▶ **DESCRIPTION OF THE TASK**: Can you format the entries from the line containing "common name: Painted Lady" through the line containing "phylum: Bryophyta", with both of those lines included, as a two-column CSV headed field and value? Put one row per entry, with each value in its own quoted field and any line breaks replaced by spaces.

▶ **RECORDS TO PROCESS**:
===============

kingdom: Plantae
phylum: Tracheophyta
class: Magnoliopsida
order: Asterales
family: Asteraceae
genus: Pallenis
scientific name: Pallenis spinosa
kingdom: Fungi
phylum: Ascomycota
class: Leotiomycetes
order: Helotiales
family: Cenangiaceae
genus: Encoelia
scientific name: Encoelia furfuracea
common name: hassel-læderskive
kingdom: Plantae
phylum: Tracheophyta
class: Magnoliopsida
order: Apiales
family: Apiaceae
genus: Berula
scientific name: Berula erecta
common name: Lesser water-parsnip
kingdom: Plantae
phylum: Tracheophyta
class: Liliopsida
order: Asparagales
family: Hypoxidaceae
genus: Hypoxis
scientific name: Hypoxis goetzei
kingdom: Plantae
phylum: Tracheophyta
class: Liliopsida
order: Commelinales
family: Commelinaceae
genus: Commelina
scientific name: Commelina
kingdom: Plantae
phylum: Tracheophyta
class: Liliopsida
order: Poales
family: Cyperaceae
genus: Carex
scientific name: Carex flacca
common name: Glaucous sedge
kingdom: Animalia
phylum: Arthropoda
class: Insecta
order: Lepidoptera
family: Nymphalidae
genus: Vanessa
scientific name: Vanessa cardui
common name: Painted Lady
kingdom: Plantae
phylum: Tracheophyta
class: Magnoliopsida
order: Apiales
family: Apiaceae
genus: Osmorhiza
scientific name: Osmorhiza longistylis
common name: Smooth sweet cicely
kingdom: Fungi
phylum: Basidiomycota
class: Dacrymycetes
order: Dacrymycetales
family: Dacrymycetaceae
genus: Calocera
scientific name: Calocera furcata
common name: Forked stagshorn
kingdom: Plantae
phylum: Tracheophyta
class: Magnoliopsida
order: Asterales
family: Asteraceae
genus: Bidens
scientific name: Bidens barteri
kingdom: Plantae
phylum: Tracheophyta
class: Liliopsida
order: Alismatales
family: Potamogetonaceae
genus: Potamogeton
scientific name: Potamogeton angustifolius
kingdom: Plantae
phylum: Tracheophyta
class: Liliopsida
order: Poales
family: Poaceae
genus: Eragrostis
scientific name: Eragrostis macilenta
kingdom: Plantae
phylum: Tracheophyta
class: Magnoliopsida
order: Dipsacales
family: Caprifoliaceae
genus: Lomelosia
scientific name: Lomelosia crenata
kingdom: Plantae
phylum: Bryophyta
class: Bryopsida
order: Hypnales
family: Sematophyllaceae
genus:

===============

▶ **SOLVED EXERCISE**:
field,value
"common name:","Painted Lady"
"kingdom:","Plantae"
"phylum:","Tracheophyta"
"class:","Magnoliopsida"
"order:","Apiales"
"family:","Apiaceae"
"genus:","Osmorhiza"
"scientific name:","Osmorhiza longistylis"
"common name:","Smooth sweet cicely"
"kingdom:","Fungi"
"phylum:","Basidiomycota"
"class:","Dacrymycetes"
"order:","Dacrymycetales"
"family:","Dacrymycetaceae"
"genus:","Calocera"
"scientific name:","Calocera furcata"
"common name:","Forked stagshorn"
"kingdom:","Plantae"
"phylum:","Tracheophyta"
"class:","Magnoliopsida"
"order:","Asterales"
"family:","Asteraceae"
"genus:","Bidens"
"scientific name:","Bidens barteri"
"kingdom:","Plantae"
"phylum:","Tracheophyta"
"class:","Liliopsida"
"order:","Alismatales"
"family:","Potamogetonaceae"
"genus:","Potamogeton"
"scientific name:","Potamogeton angustifolius"
"kingdom:","Plantae"
"phylum:","Tracheophyta"
"class:","Liliopsida"
"order:","Poales"
"family:","Poaceae"
"genus:","Eragrostis"
"scientific name:","Eragrostis macilenta"
"kingdom:","Plantae"
"phylum:","Tracheophyta"
"class:","Magnoliopsida"
"order:","Dipsacales"
"family:","Caprifoliaceae"
"genus:","Lomelosia"
"scientific name:","Lomelosia crenata"
"kingdom:","Plantae"
"phylum:","Bryophyta"